PROBLEM:
Each entry below is to be reproduced exactly, though any pictures it holds must be omitted.

SOURCE RECORDS Block Start

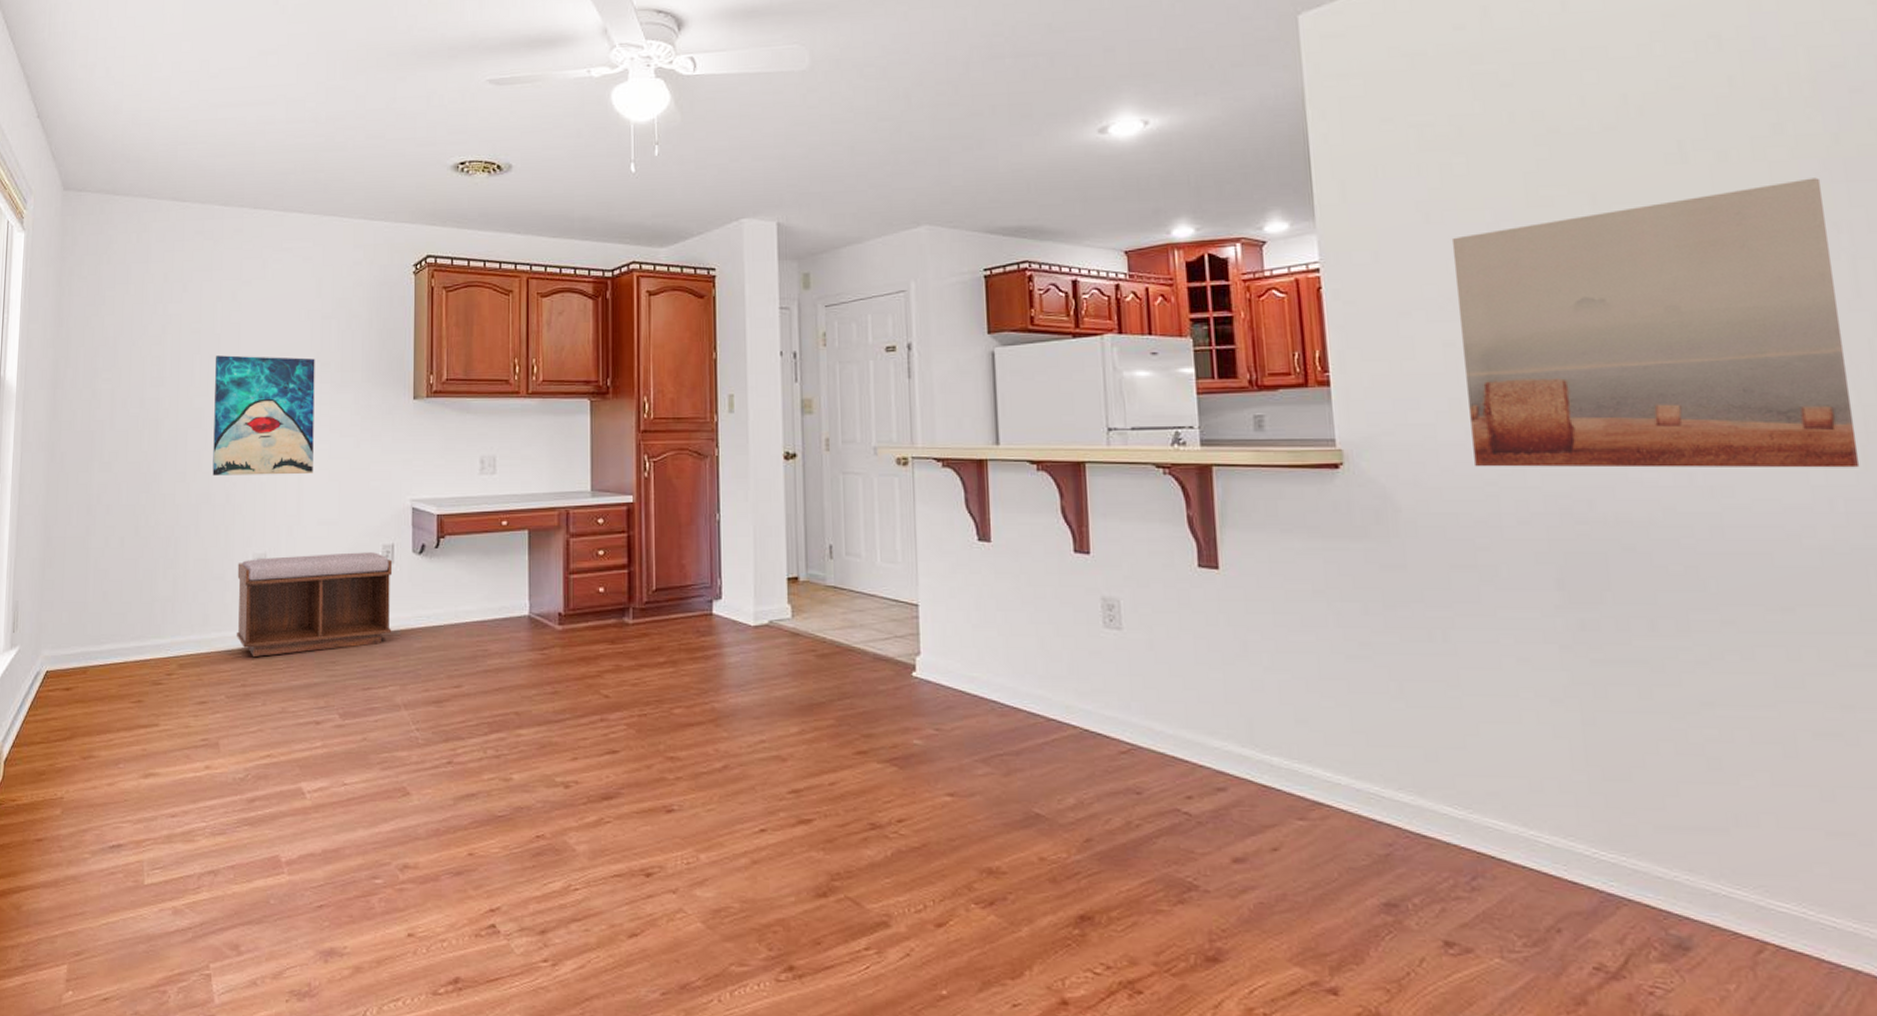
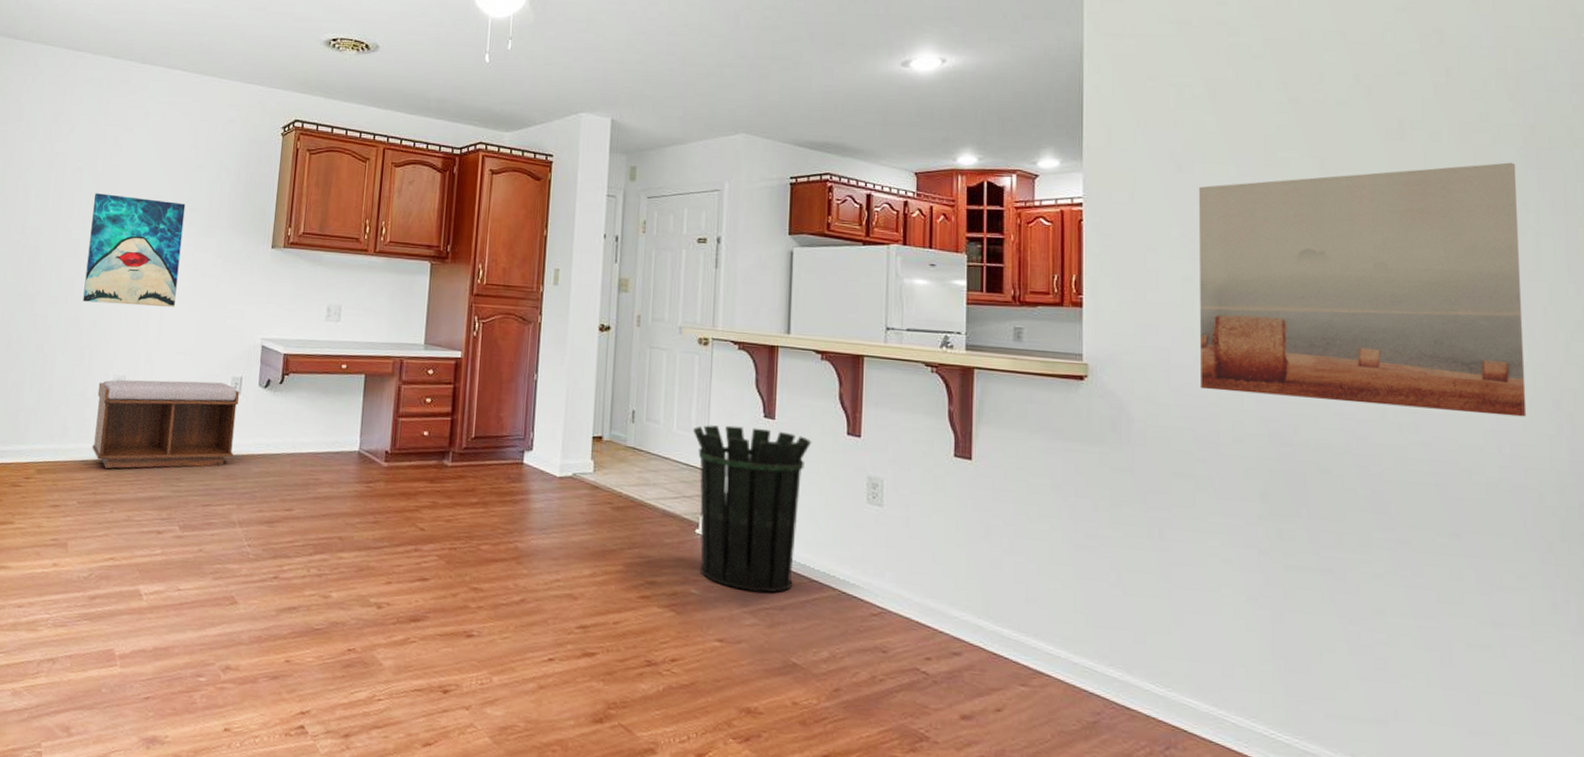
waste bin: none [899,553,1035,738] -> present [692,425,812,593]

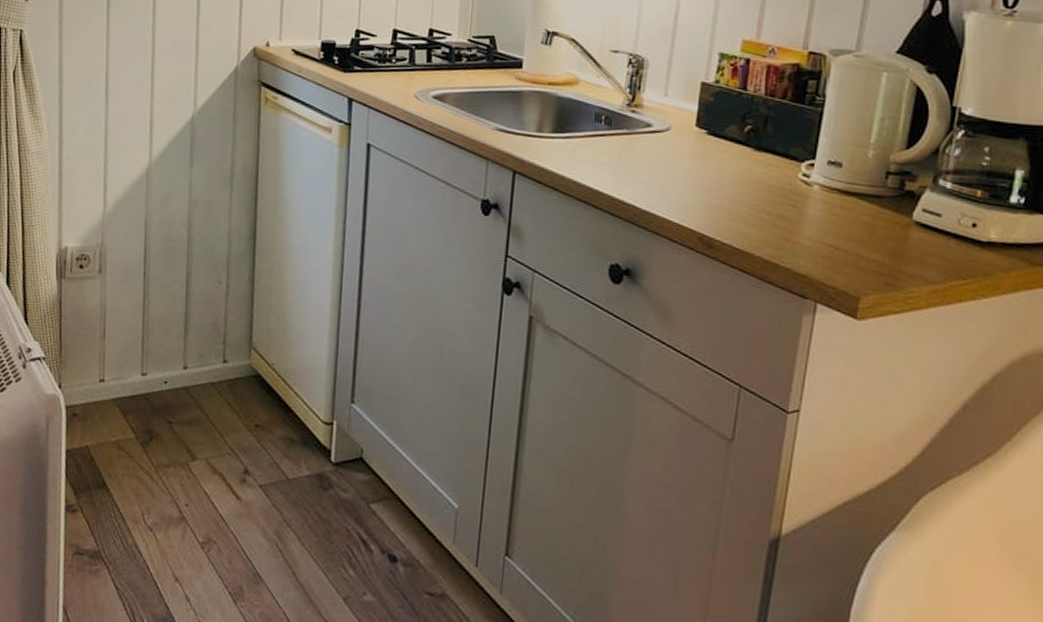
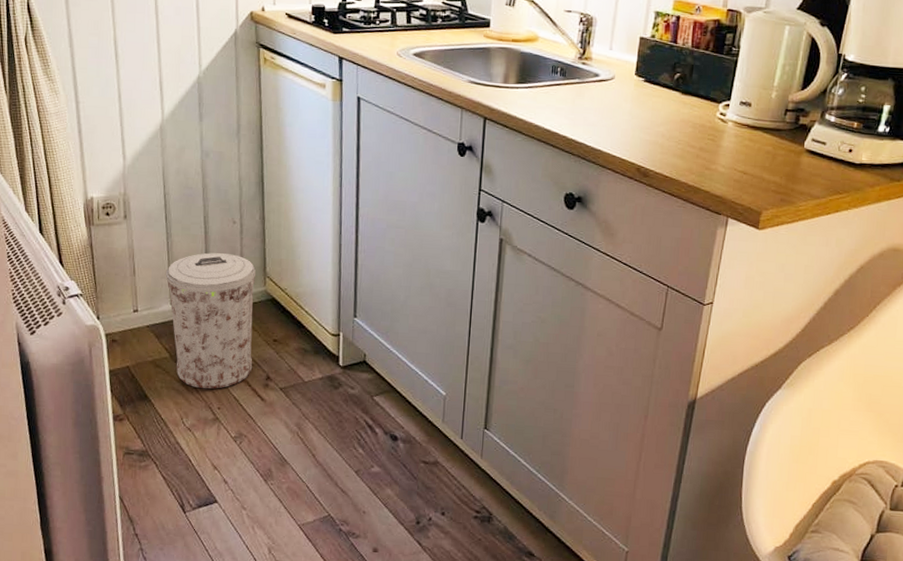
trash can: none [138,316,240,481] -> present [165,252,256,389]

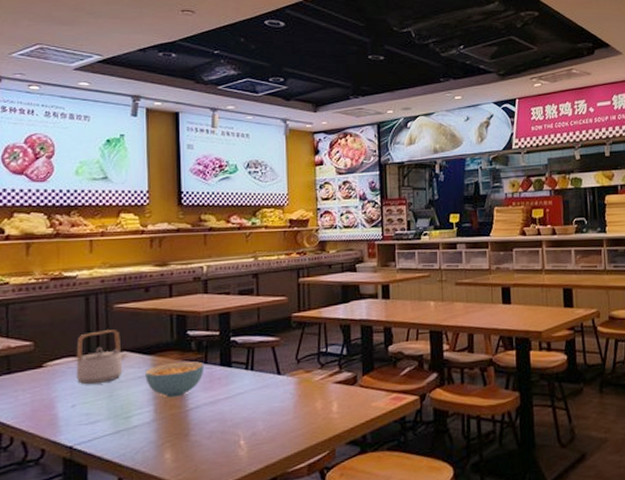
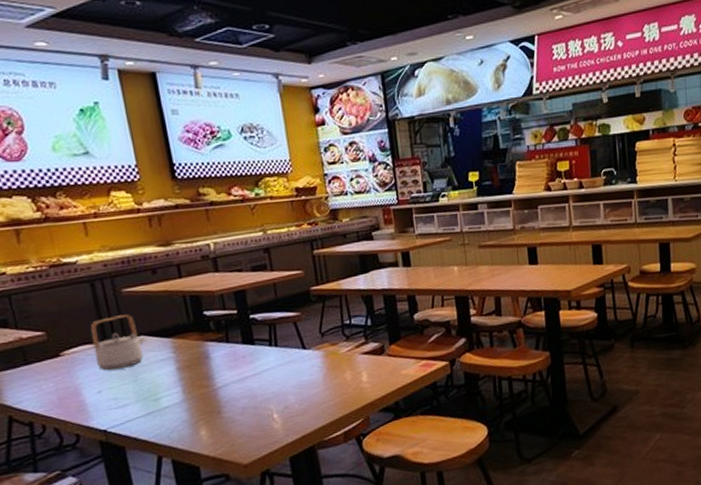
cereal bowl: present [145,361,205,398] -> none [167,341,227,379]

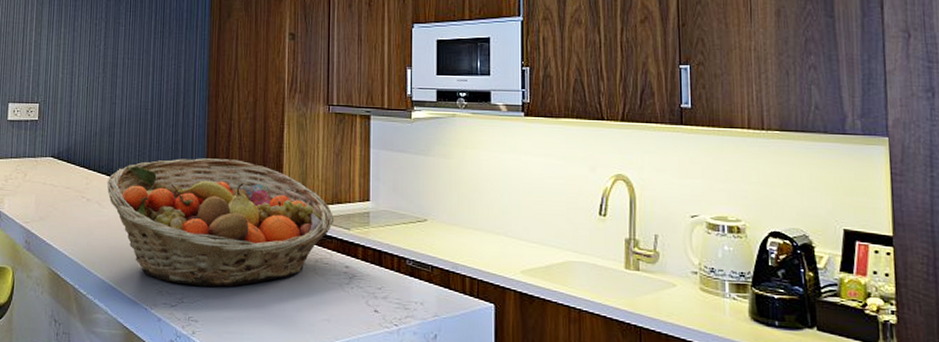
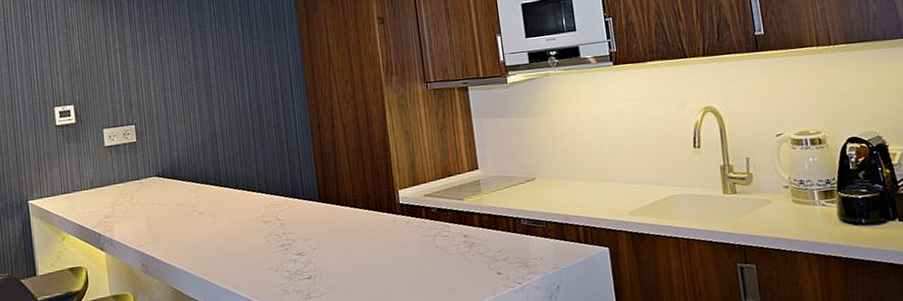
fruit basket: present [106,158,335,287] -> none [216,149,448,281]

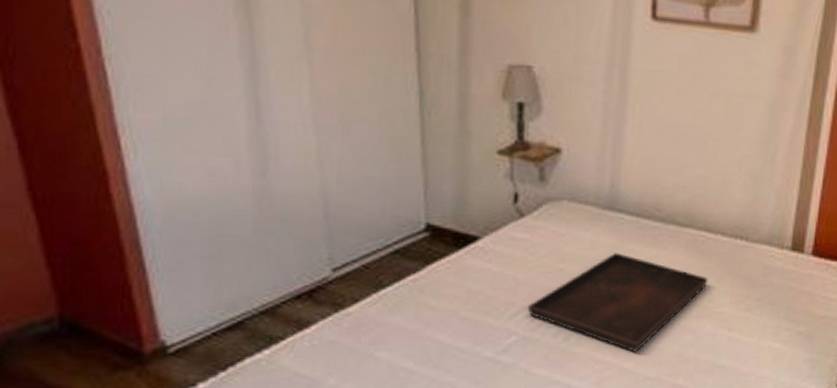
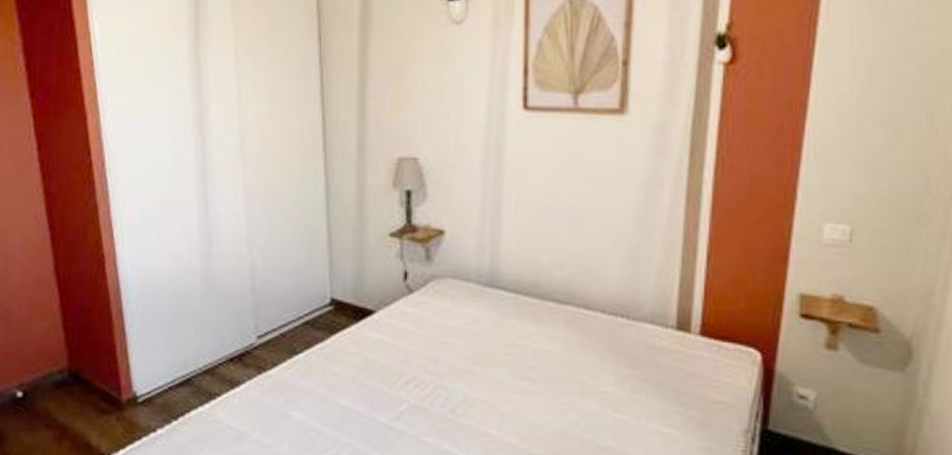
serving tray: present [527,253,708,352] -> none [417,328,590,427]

SOURCE RECORDS Block End

TASK ANSWER:
waste bin: none [899,553,1035,738] -> present [692,425,812,593]

trash can: none [138,316,240,481] -> present [165,252,256,389]

cereal bowl: present [145,361,205,398] -> none [167,341,227,379]

fruit basket: present [106,158,335,287] -> none [216,149,448,281]

serving tray: present [527,253,708,352] -> none [417,328,590,427]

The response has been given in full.